Text-Fabric dataset of the Greek New Testament, based on the Nestle 1904 (7th printing) edition.
About this datasetText-Fabric’s data design allows for flexible representation of the corpus text but requires at least one text format to be specified as its default (in this dataset: text-orig-full). During the creation of the dataset, additional formats relevant to this corpus were defined, which are basically based on a subset of the following surface text-related features:
The relation between these features in relation to the surface text is shown in the following image.
The text formats in this Text-Fabric database are identified by unique names that reflect their actual formats. These names follow a structured naming schema, consisting of a string of keywords separated by hyphens (-).
`what`-`how`-`fullness`
In our database the following keywords are used:
keyword | value | meaning |
---|---|---|
what | text | words as they belong to the text |
what | lex | lexemes of the words |
how | orig | the original Greek script (all Unicode) |
how | unaccent | the original Greek script without accents |
how | translit | transliteration into latin alphabeth |
fullness | full | complete text with text-critical markers |
fullness | plain | complete text without text-critical markers |
Not all possible combinations are defined or relevant. The following text-formatting options are defined:
Format | Usage | Template |
---|---|---|
lex-orig-plain | Lexemes of the Greek surface text | {lemma}{trailer} |
lex-translit-plain | Transliteration of the lexemes of the Greek surface text | {lemmatranslit}{trailer} |
text-orig-full (default) | The Greek surface text in unicode including text-critical markers | {before}{text}{after} |
text-orig-plain | The Greek surface text in unicode | {text}{trailer} |
text-translit-plain | Transliteration of the Greek surface text | {translit}{trailer} |
text-unaccent-plain | The Greek surface text in unicode without accents | {unaccent}{trailer} |
Each text format is implemented as a template that maps the format to individual features. This mapping can be easily checked using the following command: A.showFormats().

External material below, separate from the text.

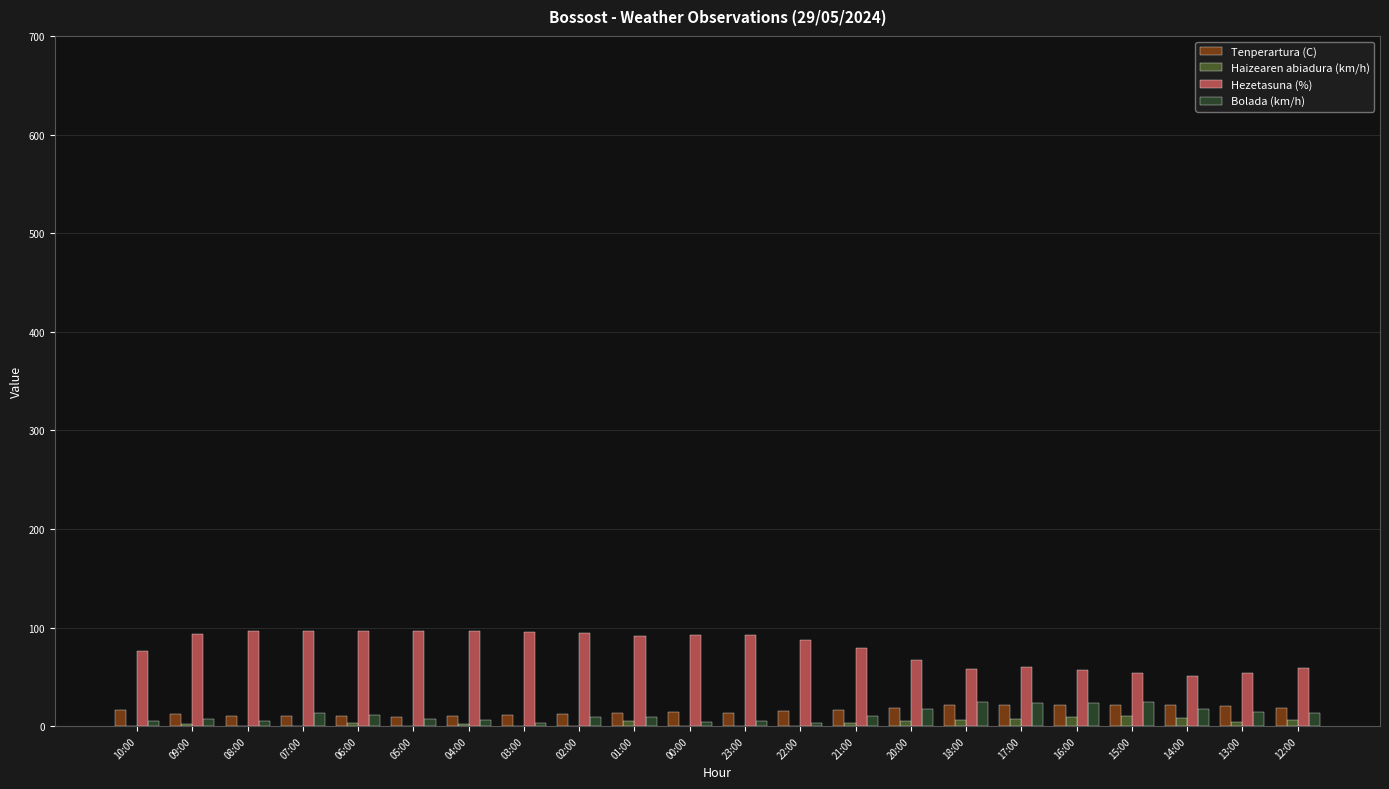

Which series changed the most between 10:00 and 02:00?

Hezetasuna (%)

This example illustrates how the different formats in this dataset affect the presentation of Mark 1:1.
# note: node 383782 is of type 'verse' and associated to Mark 1:1
for formats in T.formats:
print(f'fmt={formats}\t: {T.text(383782,formats)}')
fmt=lex-orig-plain : ἀρχή ὁ εὐαγγέλιον Ἰησοῦς Χριστός υἱός θεός.
fmt=lex-translit-plain : arkhe o euaggelion Iesous Khristos uios theos.
fmt=text-orig-full : Ἀρχὴ τοῦ εὐαγγελίου Ἰησοῦ Χριστοῦ (Υἱοῦ Θεοῦ).
fmt=text-orig-plain : Ἀρχὴ τοῦ εὐαγγελίου Ἰησοῦ Χριστοῦ Υἱοῦ Θεοῦ.
fmt=text-translit-plain : Arkhe tou euaggeliou Iesou Khristou Uiou Theou.
fmt=text-unaccent-plain : Αρχη του ευαγγελιου Ιησου Χριστου Υιου Θεου.
All Greek text in this Text-Fabric dataset is encoded in Unicode. However, there are specific aspects that may require attention when querying, particularly those involving polytonic accents and “pseudo-characters” like the iota subscript. For a detailed discussion on character encoding, please refer to the documentation here.